Avery, look over here!”
“Any comment about the arrest of Drake Sanders?”
“Can you comment on the future of the Hawthorne Foundation?” “Is it true that your mother was once arrested for solicitation?”
If it hadn’t been for the seven rounds of practice questions I’d been put through earlier, that last one would have gotten me. I would have answered, and my answer would have contained expletives, plural. Instead, I stood near the car and waited.
And then the question I’d been waiting for came. “With everything that’s happened, how do you feel?”
I looked directly at the reporter who’d asked that question. “I’m grateful to be alive,” I said. “And I’m grateful to be here tonight.”
The event was held in an art museum. We entered on the upper floor and descended a massive marble staircase into the exhibit hall. By the time I was halfway down, everyone in the room was either staring at me or not- staring in a way that was worse.
At the bottom of the stairs, I saw Grayson. He wore a tuxedo exactly the way he wore a suit. He was holding a glass—clear, with clear liquid inside. The moment he saw me, he froze in place, as suddenly and fully as if someone had stopped time. I thought back to standing with him at the bottom of the hidden staircase, to the way he’d looked at me, and on some level, I thought that was the way he was looking at me now.
I thought I’d taken his breath away.
Then he dropped the glass in his hand. It hit the floor and shattered, shards of crystal spraying everywhere.
What happened? What did I do?
Alisa nudged me to keep moving. I finished descending the stairs as the waitstaff hurried over to clean up the glass.
Grayson stared at me. “What are you doing?” His voice was guttural. “I don’t understand,” I said.
“Your hair,” Grayson choked out. He lifted his free hand to my braid, his fingers nearly touching it before he pulled them into a fist. “That necklace. That dress…”
“What?” I said.
The only word he managed in reply was a name.

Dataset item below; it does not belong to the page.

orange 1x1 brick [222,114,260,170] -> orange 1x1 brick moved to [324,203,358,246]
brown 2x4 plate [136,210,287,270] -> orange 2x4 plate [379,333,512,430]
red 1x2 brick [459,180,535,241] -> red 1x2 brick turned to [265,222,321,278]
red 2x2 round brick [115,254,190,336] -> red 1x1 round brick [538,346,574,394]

Emily. It was always Emily. Somehow, I made my way to the bathroom without looking too much like I was running away. I fumbled to tear my phone out of the black satin handbag I’d been given, unsure what I was planning to do with the phone once I got it out. Someone stepped up to the mirror beside me.

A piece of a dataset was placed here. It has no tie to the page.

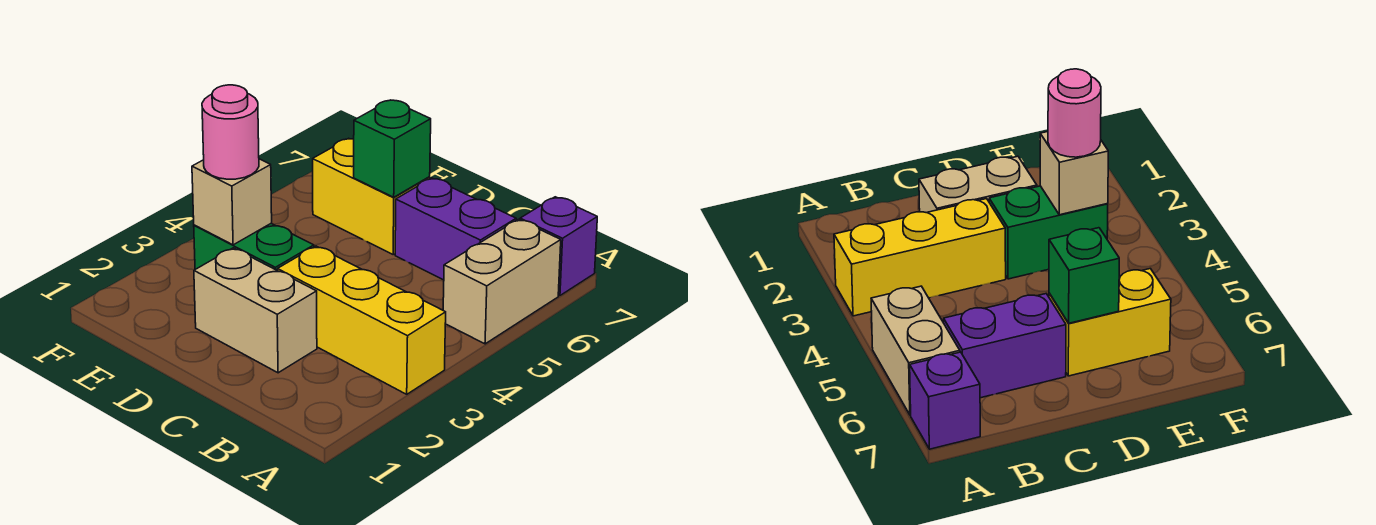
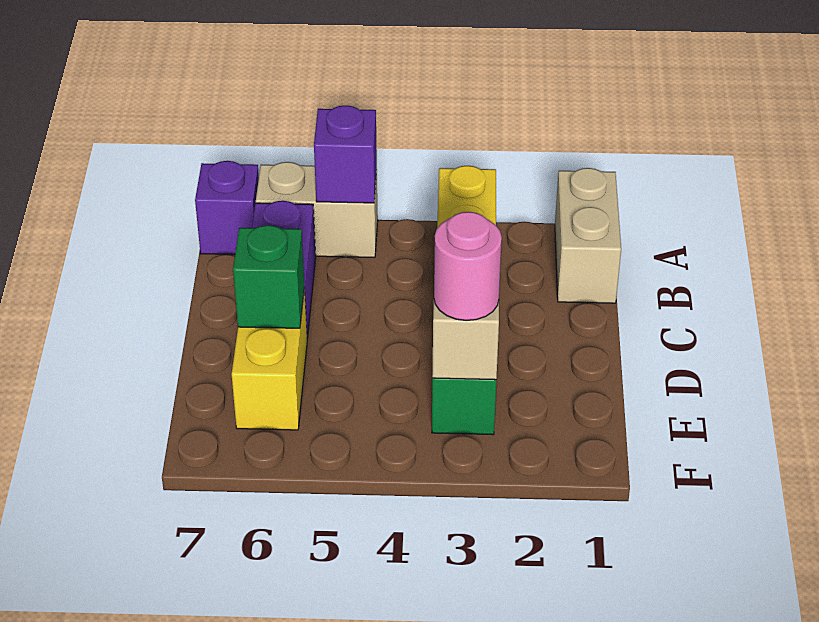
none -> purple 1x1 brick [314,106,377,203]
tan 1x2 brick [194,248,317,373] -> tan 1x2 brick moved to [555,168,621,303]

“You look nice,” Thea said, casting a glance sidelong at me. “In fact, you look perfect.”
I stared at her, and comprehension dawned. “What did you do, Thea?”
She glanced down at her own phone, hit a few buttons, and a moment later, I had a text. I hadn’t even realized she had my number.
I opened the text and the picture attached, and all of the blood drained from my face. In this photo, Emily Laughlin wasn’t laughing. She was smiling at the camera—a wicked little smile, like she was on the verge of a wink. Her makeup was natural, but her eyes looked unnaturally large, and her hair…
Was exactly like mine.
“What did you do?” I asked Thea again, more accusation this time than question. She’d invited herself along on my shopping trip. She was the one who’d suggested I wear green—just like Emily wore in this photo.
Even my necklace was eerily like hers.
I’d assumed, when the stylist had asked if I wanted to look like the picture, that Alisa was the one who’d supplied it. I’d assumed it was a photo of a model. Not a dead girl.
“Why would you do this?” I asked Thea, amending my question.
“It’s what Emily would have wanted.” Thea pulled a tube of lipstick out of her purse. “If it’s any consolation,” she said, once she was finished turning her lips a sparkling ruby red, “I didn’t do this to you.”
She’d done it to them.
“The Hawthornes didn’t kill Emily,” I spat. “Rebecca said that it was her heart.”
Technically, she’d said that Grayson had said it was her heart.
“How sure are you that the Hawthorne family isn’t trying to kill you?” Thea smiled. She had been there this morning. She’d been shaken. And now she was acting like this was all a joke.
“There is something fundamentally wrong with you,” I said.
My fury didn’t seem to penetrate. “I told you the day we met that the Hawthorne family was a twisted, broken mess.” She stared at the mirror a moment longer. “I never said that I wasn’t one, too.”